TO DO
Return the tail of the records exactly, starting from the line containing "- Fines/Regulations/Reversals Vs." and ending with the final line.

Stored data:

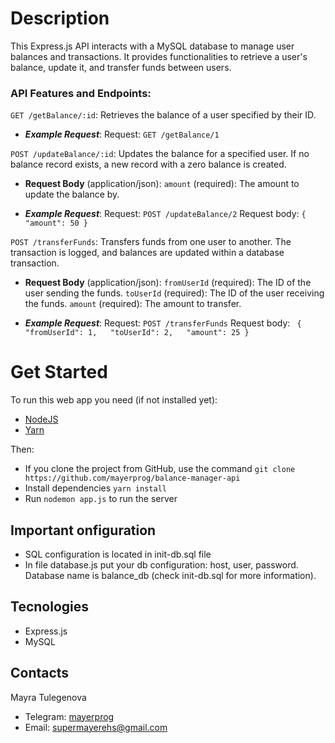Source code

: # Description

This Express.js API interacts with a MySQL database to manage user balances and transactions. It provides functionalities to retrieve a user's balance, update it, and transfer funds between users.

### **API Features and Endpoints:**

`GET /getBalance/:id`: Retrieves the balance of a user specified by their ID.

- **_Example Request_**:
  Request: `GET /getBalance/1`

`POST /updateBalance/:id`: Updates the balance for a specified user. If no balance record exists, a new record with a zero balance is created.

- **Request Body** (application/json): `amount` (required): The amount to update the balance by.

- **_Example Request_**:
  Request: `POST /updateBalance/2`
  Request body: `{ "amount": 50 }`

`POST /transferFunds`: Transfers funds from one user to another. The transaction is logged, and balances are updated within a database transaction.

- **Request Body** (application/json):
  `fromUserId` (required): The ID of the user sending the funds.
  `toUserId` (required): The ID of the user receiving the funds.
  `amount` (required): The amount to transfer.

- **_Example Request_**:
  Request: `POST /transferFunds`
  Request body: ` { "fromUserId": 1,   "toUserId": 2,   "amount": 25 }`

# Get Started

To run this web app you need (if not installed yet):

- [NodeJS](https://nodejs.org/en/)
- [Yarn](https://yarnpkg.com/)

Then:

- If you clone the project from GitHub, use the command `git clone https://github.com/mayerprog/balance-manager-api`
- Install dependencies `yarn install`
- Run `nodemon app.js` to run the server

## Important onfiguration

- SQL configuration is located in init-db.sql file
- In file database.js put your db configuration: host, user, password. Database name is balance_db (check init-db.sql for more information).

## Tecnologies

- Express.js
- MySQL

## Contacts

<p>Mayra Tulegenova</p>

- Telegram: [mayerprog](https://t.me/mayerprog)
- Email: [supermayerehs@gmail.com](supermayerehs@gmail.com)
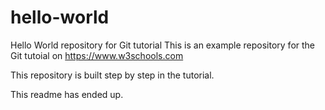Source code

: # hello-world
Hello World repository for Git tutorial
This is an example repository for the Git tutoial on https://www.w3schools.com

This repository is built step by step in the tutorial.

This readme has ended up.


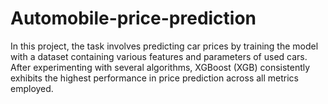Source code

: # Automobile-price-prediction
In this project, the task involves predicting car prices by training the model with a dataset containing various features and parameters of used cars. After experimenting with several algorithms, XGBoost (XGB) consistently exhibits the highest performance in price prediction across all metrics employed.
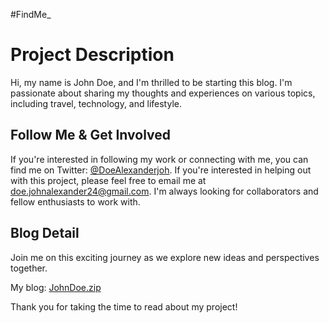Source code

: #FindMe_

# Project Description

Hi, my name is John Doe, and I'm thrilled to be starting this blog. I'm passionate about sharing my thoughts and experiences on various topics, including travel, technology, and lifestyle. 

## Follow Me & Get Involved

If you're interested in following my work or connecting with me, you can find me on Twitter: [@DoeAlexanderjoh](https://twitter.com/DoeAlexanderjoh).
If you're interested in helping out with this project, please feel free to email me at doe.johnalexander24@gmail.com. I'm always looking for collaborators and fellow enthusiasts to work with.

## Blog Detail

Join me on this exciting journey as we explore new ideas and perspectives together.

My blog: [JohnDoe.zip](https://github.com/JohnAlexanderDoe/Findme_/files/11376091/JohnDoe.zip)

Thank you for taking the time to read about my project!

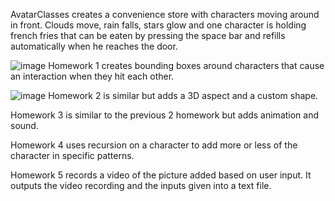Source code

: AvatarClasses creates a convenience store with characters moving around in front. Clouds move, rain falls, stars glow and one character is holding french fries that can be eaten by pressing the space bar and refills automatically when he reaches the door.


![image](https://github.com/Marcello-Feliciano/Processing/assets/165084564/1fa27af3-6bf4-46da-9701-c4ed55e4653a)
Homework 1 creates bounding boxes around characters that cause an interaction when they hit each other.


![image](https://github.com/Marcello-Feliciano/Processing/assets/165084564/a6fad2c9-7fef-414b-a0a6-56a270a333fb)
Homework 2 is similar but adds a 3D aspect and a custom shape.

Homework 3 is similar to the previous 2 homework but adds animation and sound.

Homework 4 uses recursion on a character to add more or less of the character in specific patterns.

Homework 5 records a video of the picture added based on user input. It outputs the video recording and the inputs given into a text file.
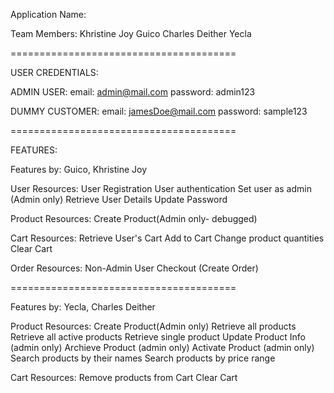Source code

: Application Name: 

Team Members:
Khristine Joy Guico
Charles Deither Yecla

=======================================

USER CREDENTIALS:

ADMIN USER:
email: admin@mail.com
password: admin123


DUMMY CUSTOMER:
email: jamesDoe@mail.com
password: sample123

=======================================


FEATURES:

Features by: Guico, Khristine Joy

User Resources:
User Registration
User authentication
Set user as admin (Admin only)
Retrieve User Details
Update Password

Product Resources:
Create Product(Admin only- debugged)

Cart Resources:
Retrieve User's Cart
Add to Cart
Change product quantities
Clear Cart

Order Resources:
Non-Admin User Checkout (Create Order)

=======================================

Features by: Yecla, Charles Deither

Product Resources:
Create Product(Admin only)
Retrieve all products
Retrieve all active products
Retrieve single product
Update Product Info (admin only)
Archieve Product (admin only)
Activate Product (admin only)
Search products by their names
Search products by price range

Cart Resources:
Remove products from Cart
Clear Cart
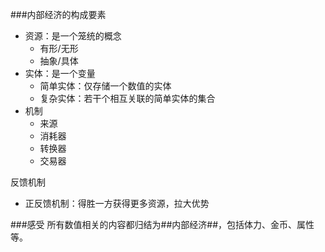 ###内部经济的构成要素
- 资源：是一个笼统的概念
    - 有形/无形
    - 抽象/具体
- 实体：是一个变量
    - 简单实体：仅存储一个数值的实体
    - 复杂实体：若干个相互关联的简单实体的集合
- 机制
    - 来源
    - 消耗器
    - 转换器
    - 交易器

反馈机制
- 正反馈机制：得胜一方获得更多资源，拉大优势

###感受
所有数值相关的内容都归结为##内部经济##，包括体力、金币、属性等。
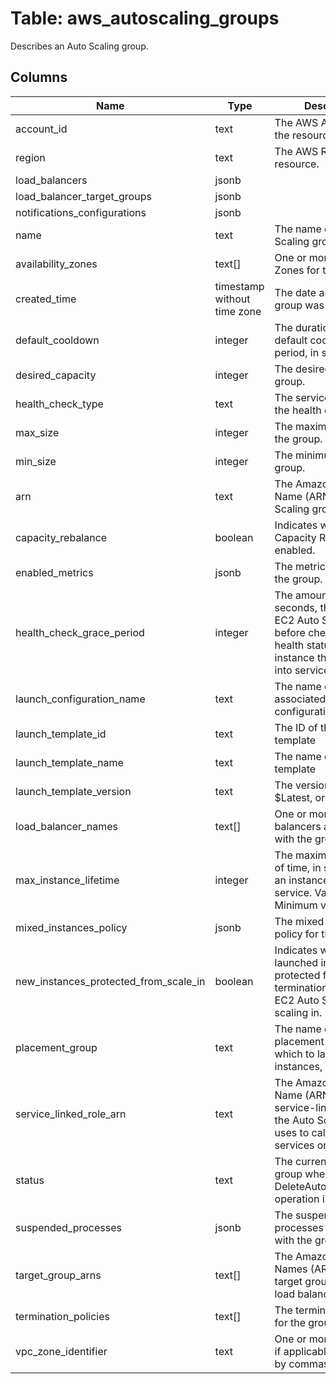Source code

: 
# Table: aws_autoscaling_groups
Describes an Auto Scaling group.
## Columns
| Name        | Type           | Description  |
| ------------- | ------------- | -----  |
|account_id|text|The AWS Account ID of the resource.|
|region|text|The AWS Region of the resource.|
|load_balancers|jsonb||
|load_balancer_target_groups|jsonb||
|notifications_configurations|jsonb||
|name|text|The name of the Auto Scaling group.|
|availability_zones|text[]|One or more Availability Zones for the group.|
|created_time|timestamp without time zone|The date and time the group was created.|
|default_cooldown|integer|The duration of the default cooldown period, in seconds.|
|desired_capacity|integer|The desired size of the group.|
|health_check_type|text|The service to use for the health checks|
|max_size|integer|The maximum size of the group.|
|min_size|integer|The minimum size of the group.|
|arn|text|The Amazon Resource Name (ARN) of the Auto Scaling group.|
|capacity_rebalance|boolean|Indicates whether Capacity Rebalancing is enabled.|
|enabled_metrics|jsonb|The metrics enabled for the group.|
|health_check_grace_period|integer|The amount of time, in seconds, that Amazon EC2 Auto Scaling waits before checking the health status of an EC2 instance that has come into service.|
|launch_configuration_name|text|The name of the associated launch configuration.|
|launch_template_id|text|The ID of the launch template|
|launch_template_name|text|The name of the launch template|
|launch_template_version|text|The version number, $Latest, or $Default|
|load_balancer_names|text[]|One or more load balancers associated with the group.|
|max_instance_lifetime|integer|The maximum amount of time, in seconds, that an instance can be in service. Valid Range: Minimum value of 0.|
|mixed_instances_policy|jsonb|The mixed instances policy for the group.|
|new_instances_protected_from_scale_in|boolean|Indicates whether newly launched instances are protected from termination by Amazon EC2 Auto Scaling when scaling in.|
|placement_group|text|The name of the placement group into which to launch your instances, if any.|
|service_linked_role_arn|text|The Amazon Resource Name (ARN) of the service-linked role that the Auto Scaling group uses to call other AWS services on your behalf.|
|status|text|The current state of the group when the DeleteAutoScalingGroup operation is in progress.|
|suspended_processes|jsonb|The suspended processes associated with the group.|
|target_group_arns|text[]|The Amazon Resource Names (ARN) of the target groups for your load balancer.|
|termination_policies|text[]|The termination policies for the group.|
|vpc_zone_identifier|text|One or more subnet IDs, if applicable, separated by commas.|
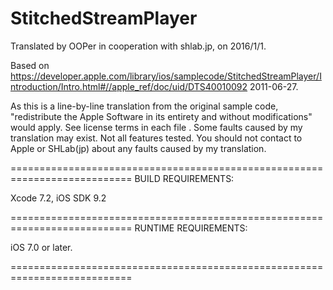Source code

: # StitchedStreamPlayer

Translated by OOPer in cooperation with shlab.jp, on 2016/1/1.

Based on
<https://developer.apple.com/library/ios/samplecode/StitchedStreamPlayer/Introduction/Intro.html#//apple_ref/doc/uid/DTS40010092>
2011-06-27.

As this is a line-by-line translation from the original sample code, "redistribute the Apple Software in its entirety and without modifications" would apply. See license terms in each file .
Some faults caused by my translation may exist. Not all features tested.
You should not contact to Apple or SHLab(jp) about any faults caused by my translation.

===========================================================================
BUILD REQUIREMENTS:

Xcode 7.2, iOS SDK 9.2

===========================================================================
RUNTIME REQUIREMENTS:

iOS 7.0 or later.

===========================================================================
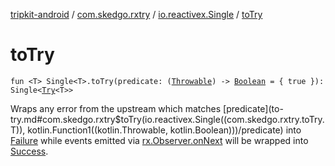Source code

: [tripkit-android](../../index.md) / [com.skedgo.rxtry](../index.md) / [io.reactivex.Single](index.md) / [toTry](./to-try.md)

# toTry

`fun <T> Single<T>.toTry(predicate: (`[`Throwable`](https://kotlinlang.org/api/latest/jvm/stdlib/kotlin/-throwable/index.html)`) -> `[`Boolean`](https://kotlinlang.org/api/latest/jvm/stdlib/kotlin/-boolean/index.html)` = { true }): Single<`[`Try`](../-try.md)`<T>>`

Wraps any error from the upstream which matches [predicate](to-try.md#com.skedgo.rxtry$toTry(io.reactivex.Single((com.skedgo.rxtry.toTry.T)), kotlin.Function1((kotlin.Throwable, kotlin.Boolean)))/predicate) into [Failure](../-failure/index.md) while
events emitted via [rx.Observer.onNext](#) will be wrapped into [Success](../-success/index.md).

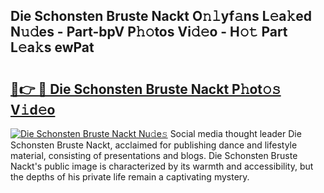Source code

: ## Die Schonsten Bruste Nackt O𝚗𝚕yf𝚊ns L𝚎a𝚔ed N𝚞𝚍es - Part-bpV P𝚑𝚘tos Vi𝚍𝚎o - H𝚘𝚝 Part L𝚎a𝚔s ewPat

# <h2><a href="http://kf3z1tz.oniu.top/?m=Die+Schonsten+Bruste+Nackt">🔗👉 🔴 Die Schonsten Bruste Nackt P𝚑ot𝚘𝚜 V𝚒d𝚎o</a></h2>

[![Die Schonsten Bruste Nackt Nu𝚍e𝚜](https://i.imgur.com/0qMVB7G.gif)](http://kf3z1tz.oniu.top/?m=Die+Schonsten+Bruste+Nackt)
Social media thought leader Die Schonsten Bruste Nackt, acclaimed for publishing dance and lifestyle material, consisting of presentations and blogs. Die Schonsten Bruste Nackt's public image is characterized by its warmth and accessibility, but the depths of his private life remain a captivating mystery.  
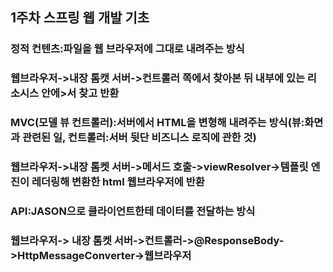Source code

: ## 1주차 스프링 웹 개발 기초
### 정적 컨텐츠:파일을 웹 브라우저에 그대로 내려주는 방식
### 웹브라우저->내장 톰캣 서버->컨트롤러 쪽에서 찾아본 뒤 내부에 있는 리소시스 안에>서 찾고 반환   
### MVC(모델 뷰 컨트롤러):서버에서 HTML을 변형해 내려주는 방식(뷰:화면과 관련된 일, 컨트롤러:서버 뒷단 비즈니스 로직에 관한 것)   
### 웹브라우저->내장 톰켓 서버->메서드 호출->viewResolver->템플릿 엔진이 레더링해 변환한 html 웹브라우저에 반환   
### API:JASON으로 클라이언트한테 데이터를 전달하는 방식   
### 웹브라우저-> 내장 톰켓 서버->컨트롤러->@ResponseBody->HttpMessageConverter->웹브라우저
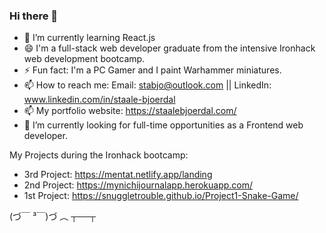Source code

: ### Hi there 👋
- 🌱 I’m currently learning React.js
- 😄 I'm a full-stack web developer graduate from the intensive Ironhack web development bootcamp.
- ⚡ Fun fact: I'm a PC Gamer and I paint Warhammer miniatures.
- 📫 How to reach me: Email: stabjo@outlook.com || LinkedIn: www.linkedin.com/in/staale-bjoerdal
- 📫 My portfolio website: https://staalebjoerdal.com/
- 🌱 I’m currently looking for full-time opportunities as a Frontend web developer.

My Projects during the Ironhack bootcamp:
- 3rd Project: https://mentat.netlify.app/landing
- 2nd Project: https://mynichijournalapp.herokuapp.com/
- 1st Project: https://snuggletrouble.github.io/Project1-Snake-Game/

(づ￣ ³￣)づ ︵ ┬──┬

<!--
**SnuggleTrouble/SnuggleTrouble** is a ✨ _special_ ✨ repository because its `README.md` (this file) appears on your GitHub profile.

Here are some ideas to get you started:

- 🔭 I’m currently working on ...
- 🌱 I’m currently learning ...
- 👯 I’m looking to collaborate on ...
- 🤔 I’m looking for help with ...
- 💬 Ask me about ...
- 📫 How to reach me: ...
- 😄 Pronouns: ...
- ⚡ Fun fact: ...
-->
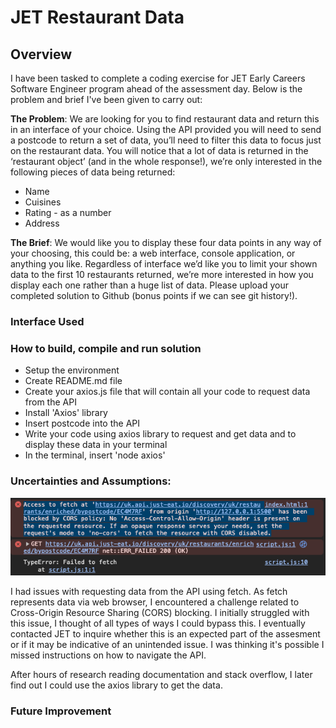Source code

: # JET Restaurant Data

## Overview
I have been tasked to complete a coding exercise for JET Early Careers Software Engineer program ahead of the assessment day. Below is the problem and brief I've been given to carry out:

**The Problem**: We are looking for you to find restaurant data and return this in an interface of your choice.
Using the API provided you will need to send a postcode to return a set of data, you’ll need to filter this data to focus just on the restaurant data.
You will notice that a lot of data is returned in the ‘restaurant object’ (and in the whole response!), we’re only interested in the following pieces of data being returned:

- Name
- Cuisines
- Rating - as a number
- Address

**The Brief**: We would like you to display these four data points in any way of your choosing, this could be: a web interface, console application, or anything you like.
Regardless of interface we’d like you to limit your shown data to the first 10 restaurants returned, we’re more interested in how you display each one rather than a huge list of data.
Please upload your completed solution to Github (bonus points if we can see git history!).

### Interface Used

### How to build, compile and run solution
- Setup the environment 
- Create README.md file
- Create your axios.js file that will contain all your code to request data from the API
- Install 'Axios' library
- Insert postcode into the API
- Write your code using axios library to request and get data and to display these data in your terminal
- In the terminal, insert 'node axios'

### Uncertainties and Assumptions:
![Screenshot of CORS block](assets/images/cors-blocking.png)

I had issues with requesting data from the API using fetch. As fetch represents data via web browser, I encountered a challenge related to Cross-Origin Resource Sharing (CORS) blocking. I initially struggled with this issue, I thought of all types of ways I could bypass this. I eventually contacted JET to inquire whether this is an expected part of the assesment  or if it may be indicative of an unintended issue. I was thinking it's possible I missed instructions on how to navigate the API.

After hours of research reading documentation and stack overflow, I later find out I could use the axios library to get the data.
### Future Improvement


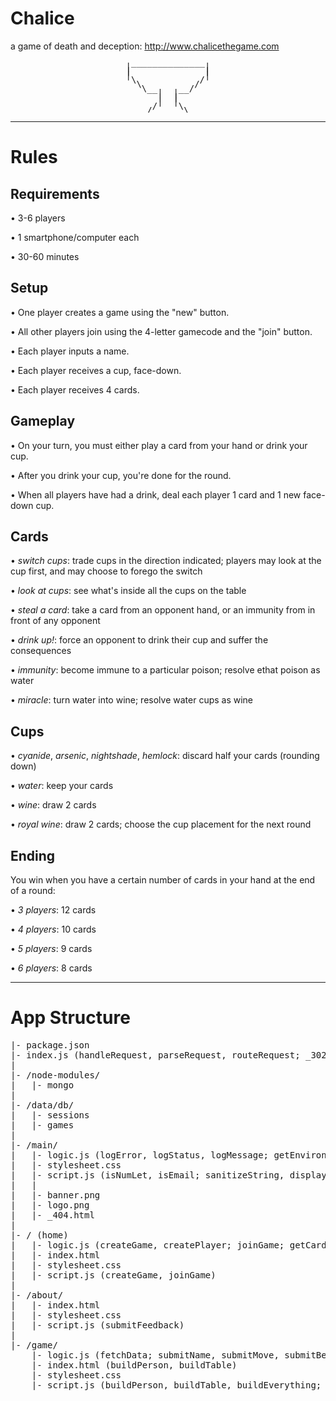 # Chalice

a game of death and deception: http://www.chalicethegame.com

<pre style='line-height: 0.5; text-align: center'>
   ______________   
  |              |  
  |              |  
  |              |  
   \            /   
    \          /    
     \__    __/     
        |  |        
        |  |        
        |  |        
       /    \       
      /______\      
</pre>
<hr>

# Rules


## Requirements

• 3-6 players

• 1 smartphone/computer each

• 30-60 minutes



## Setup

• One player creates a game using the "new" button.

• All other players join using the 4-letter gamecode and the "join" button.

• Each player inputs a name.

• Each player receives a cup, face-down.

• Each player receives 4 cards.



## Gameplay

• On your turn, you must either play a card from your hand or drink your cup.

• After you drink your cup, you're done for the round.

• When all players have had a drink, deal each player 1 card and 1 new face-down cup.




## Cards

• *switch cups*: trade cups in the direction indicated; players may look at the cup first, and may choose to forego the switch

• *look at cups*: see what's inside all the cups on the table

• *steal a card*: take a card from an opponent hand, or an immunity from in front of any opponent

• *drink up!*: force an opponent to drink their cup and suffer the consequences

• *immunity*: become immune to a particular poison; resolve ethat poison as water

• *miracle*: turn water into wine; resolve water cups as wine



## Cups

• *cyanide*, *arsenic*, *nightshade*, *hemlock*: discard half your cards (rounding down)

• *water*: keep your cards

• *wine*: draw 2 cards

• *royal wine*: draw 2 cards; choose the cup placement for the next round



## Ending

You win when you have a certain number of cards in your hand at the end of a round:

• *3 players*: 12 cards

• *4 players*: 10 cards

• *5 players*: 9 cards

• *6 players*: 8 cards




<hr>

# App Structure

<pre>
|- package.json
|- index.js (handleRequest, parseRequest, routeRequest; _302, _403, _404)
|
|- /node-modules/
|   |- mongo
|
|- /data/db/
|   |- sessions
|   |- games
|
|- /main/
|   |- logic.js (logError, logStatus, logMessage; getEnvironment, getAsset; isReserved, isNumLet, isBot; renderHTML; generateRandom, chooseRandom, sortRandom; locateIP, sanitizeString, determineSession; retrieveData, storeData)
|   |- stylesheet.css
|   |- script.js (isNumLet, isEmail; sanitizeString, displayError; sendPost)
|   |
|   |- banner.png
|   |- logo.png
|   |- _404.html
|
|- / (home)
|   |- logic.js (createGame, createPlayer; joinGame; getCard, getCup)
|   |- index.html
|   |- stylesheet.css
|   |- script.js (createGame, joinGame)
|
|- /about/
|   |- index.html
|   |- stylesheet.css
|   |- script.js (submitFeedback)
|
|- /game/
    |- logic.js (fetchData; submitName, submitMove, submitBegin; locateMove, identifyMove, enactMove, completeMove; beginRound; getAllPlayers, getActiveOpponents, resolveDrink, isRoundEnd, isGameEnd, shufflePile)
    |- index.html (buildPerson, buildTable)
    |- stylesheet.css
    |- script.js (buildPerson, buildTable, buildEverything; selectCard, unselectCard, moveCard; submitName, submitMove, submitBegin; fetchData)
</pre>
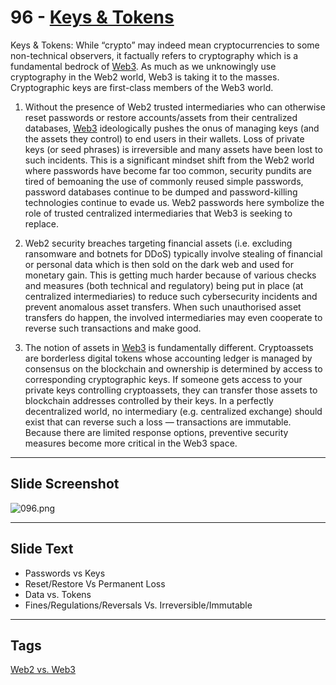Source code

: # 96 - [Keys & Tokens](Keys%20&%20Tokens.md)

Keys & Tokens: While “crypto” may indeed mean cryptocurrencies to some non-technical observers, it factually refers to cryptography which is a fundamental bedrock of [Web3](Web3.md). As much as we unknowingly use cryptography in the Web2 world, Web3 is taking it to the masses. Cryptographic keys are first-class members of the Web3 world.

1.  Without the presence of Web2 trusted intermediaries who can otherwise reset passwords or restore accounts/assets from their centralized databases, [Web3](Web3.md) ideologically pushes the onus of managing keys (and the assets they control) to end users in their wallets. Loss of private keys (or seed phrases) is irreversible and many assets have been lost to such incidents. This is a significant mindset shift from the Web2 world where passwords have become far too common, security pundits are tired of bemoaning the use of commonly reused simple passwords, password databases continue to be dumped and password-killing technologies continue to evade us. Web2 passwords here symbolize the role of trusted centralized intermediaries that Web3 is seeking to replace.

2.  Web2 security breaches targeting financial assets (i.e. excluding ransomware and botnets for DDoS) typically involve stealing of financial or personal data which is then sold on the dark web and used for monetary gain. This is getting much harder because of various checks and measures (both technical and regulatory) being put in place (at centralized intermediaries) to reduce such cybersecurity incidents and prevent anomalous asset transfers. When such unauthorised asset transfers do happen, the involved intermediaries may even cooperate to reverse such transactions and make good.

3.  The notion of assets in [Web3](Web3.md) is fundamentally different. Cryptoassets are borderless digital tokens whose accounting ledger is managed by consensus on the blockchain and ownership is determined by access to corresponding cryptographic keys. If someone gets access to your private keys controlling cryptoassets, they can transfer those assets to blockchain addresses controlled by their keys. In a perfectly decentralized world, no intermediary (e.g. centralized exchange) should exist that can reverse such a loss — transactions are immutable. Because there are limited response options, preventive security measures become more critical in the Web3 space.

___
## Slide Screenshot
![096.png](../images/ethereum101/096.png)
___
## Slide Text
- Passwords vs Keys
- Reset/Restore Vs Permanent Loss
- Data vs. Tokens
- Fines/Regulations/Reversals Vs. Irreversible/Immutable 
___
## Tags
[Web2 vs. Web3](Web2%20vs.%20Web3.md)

YOUR SOLUTION
- Fines/Regulations/Reversals Vs. Irreversible/Immutable 
___
## Tags
[Web2 vs. Web3](Web2%20vs.%20Web3.md)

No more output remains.